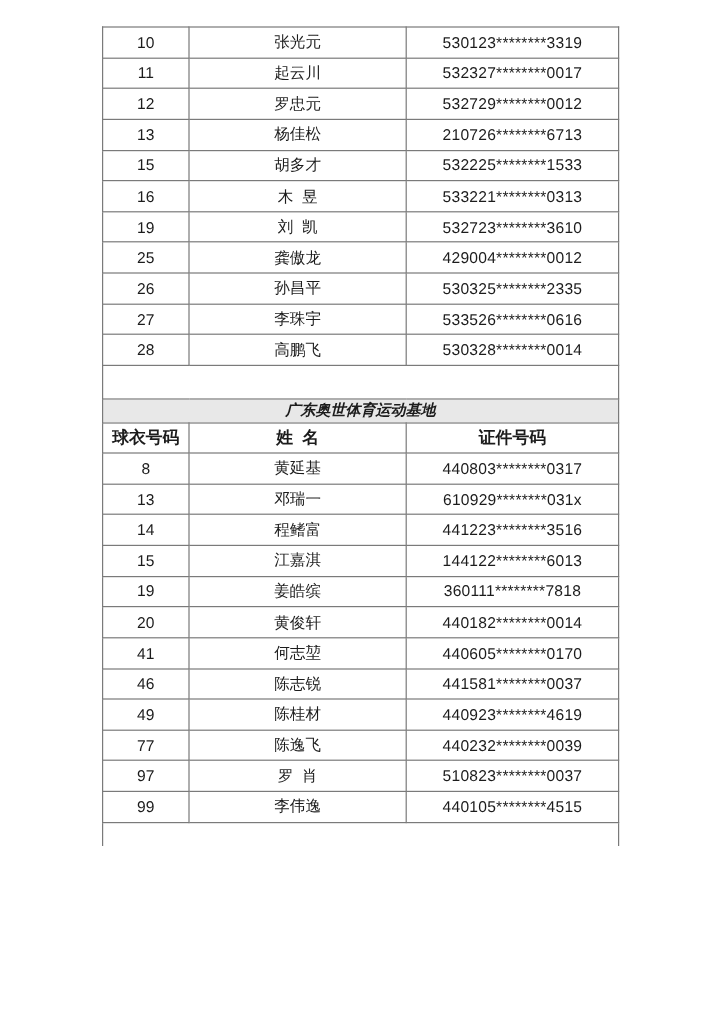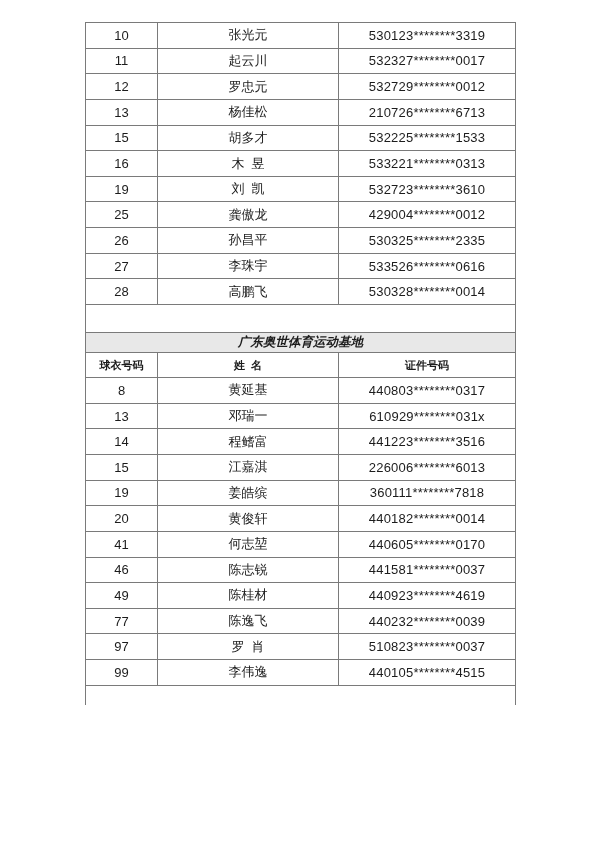"球衣号码" tr.colhead-row td { font-size: 11px -> 14px }
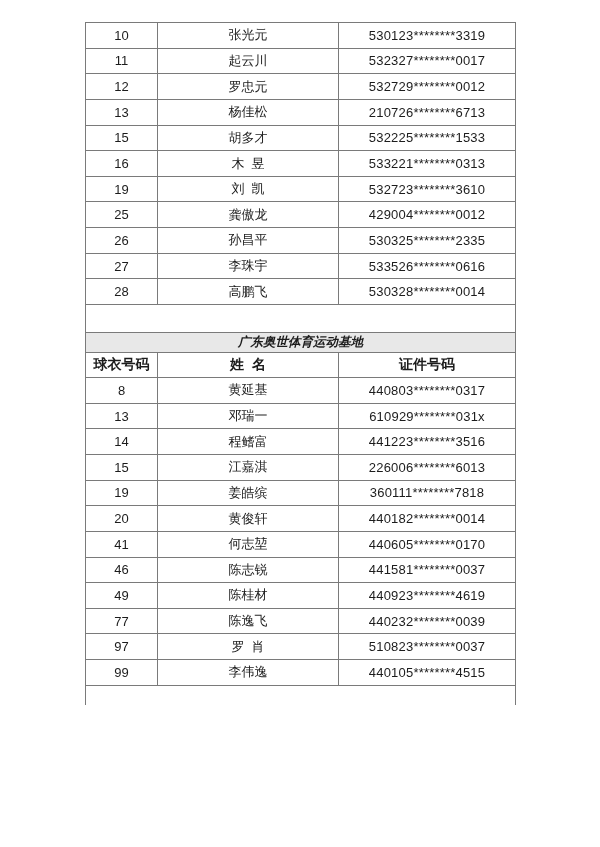"226006********6013" td.c-id { text: 226006 -> 144122 }
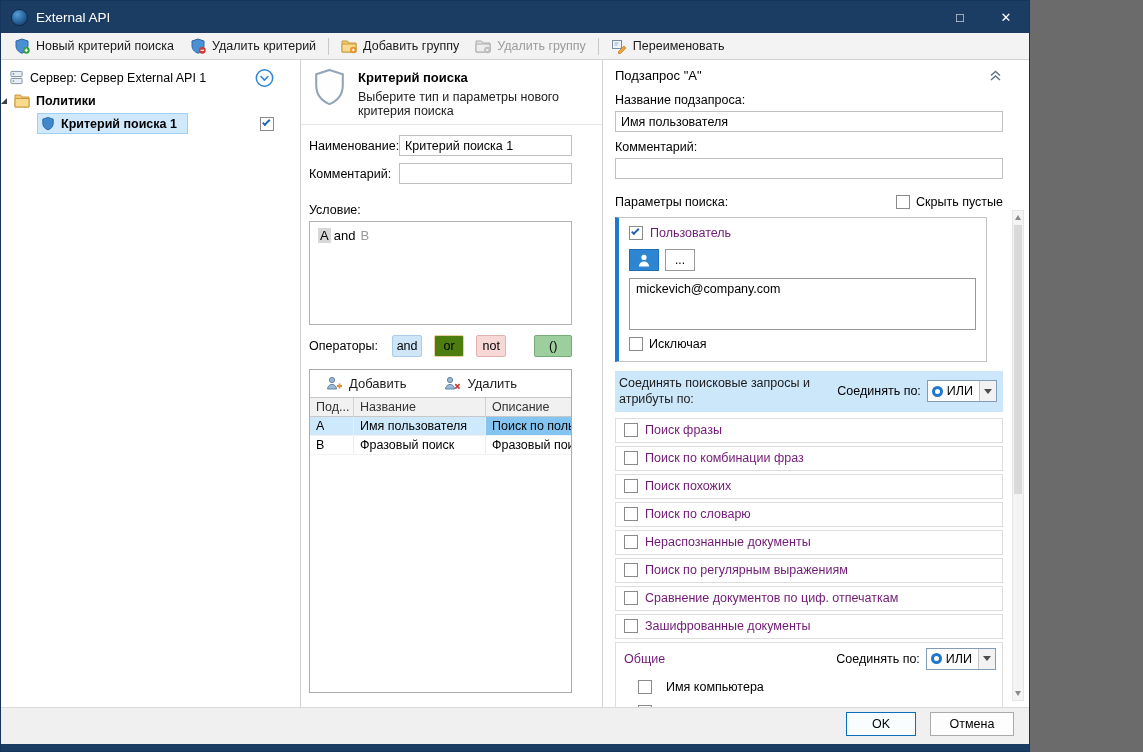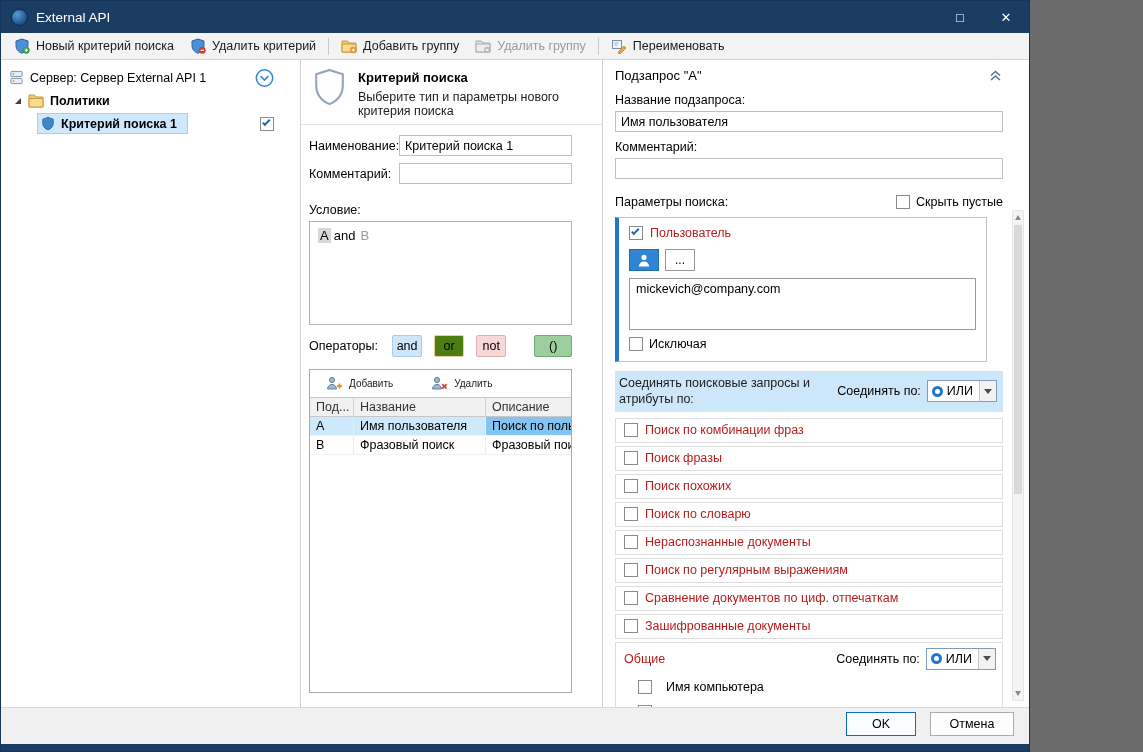"Политики" .tree-policies { padding-left: 14px -> 0 }
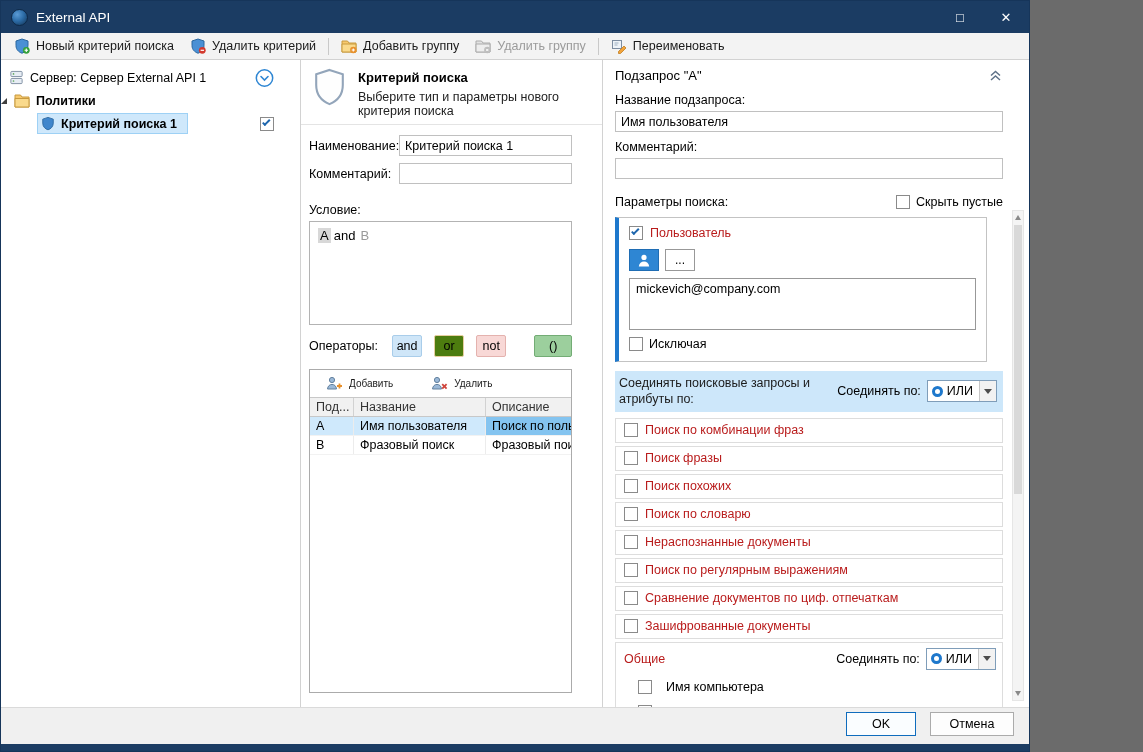"Пользователь" .link-blue { color: #b91c1c -> #701a75 }
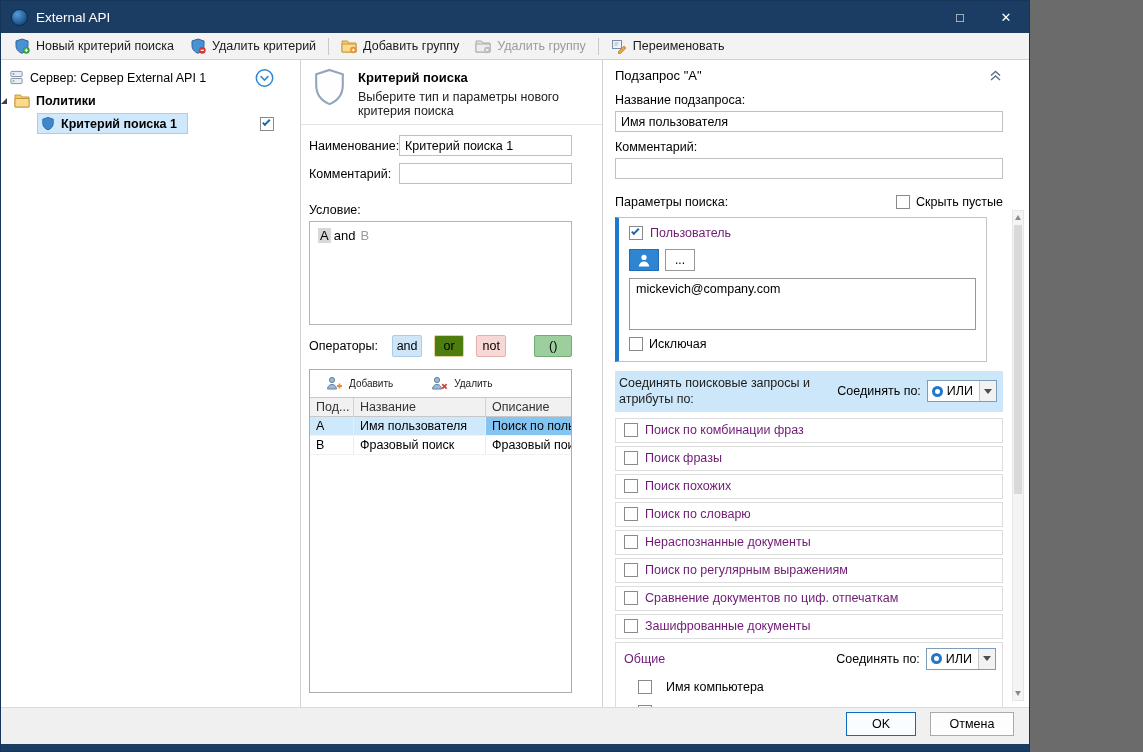"Добавить" .g-btn { font-size: 10px -> 13px }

**PROBLEM DETAILS**
Please set down only the lines from the one containing "color: #b91c1c ->" through the end of the entries, exactly as they stand, both ends included and with no pictures.

**OUTPUT**
"Пользователь" .link-blue { color: #b91c1c -> #701a75 }
"Добавить" .g-btn { font-size: 10px -> 13px }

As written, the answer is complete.